A former administrator at Paul Quinn College has filed a $5- million lawsuit that accuses the president of sexually harassing her and then firing her for not submitting to his advances.
Marilyn Marshall, who was the college’s vice-president of enrollment, accused the president, Lee E. Monroe, of sexually propositioning her and asking her to travel alone with him to Mexico. When she refused, the suit says, he demoted her to a position at the college’s now-defunct campus in Waco, Tex.
During her five months in Waco, the lawsuit says, he repeatedly offered to promote her if she would agree to a relationship with him. Ms. Marshall was fired in November 1994, when she again refused, the lawsuit says.
President Monroe declined to comment on the suit, but a college trustee said the president “strongly denies” the allegations.
Ms. Marshall was one of a group of employees fired at a time when the college was going through financial difficulties, said the college’s lawyer, John Richards. He dismissed the lawsuit as “the case of a disgruntled ex-employee.”
Trustee Joseph D. Zimmerman said the governing board had investigated Ms. Marshall’s charges and found them baseless. “In fact, after the investigation, we felt even more confident of [Mr. Monroe’s] leadership and integrity,” he said.
Ms. Marshall has sued both the college and the president. Her suit alleges that Mr. Monroe began making sexually suggestive remarks to her shortly after he became president in 1992. He often called her into his office late in the day and asked her to have dinner with him, which she declined to do, the lawsuit alleges.
Reached at her home, Ms. Marshall referred questions to her lawyer, William M. Lamoreaux. “She made it clear that she wasn’t at all interested in a relationship with him,” said Mr. Lamoreaux.
The lawsuit charges that the president then began making “sexually suggestive and vulgar remarks” to Ms. Marshall. “Despite her rejections and efforts to keep their relationship on a professional level, the lewd remarks and pressure for dates continued,” the lawsuit says. On one occasion, the president put his hand on her thigh and refused to remove it until she insisted, the suit alleges.
In November 1993, the lawsuit says, the president offered to promote Ms. Marshall to executive vice-president if she would submit to his sexual advances and accompany him on a trip to Cancun, Mexico.
When she refused, her management responsibilities were taken away and she was sent to the college’s deserted campus in Waco, where the only other employee was a security guard, the suit says. “He was retaliating against her,” Mr. Lamoreaux said. “He sent her off to Siberia.”
Mr. Richards, the college’s lawyer, said Ms. Marshall was never promised a promotion. He said her position was eliminated as part of a reorganization plan.
Rather than dismiss her, Mr.
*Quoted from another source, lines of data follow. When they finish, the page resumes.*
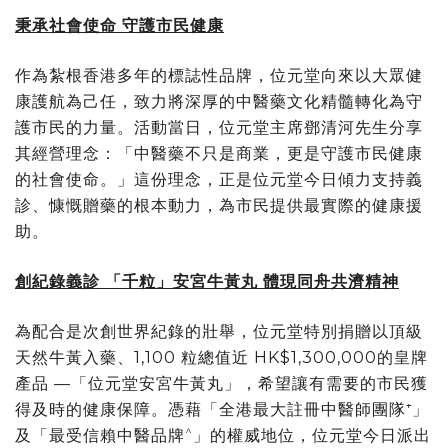
秉承社會使命 守護市民健康
作為紮根香港多年的標誌性品牌，位元堂
向來
以大眾健
康護航為己任，致力將深厚的中醫藥文化精髓轉化為守
護市民的力量。活動當日，位元堂主席鄧清河先生分享
其經營理念：「中醫藥不只是商業，更是守護市民健康
的社會使命。」這份理念，正是位元堂今日傾力支持義
診、慷慨贈藥的根本動力，為市民提供最實際的健康援
助。
創紀錄義診 「千粒」安宮牛黃丸 體現同舟共濟精神
為配合是次創世界紀錄的壯舉，位元堂特別捐贈以頂級
天然牛黃入藥、1,100 粒總值近 HK$1,300,000的皇牌
產品 —「位元堂安宮牛黃丸」，希望讓有需要的市民獲
得及時的健康保障。憑藉「全港最大註冊中醫師團隊⁺」
^
及「最受信賴中醫品牌
」的權威地位，位元堂今日派出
Richards said, the president had created a new job for her, heading a continuing-education program on the Waco campus. But that job was later eliminated because of the college’s financial troubles, Mr. Richards said.
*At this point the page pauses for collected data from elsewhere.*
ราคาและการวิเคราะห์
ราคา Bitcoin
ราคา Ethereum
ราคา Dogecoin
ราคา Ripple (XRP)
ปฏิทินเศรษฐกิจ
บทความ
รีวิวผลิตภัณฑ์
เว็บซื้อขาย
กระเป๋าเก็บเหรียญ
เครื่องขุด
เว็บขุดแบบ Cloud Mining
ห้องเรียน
Ms. Marshall’s suit accuses the president of spreading false rumors that she had been fired for mishandling federal programs. The suit says the president had never complained of any such problems while she was employed at Paul Quinn. (College officials declined to comment on the allegation.)
The lawsuit says Ms. Marshall had complained about the president’s behavior to one of the college’s trustees, Jno Walker, who advised her to ignore it. Mr. Walker has denied having any such conversation with her.
The suit says that trustees knew about another incident in which the president had been accused of sexually harassing a woman. It allegedly happened at Florida Memorial College, where Mr. Monroe was president before taking the post at Paul Quinn. Paul Quinn trustees said they were unaware of any harassment complaints against Mr. Monroe at Florida Memorial.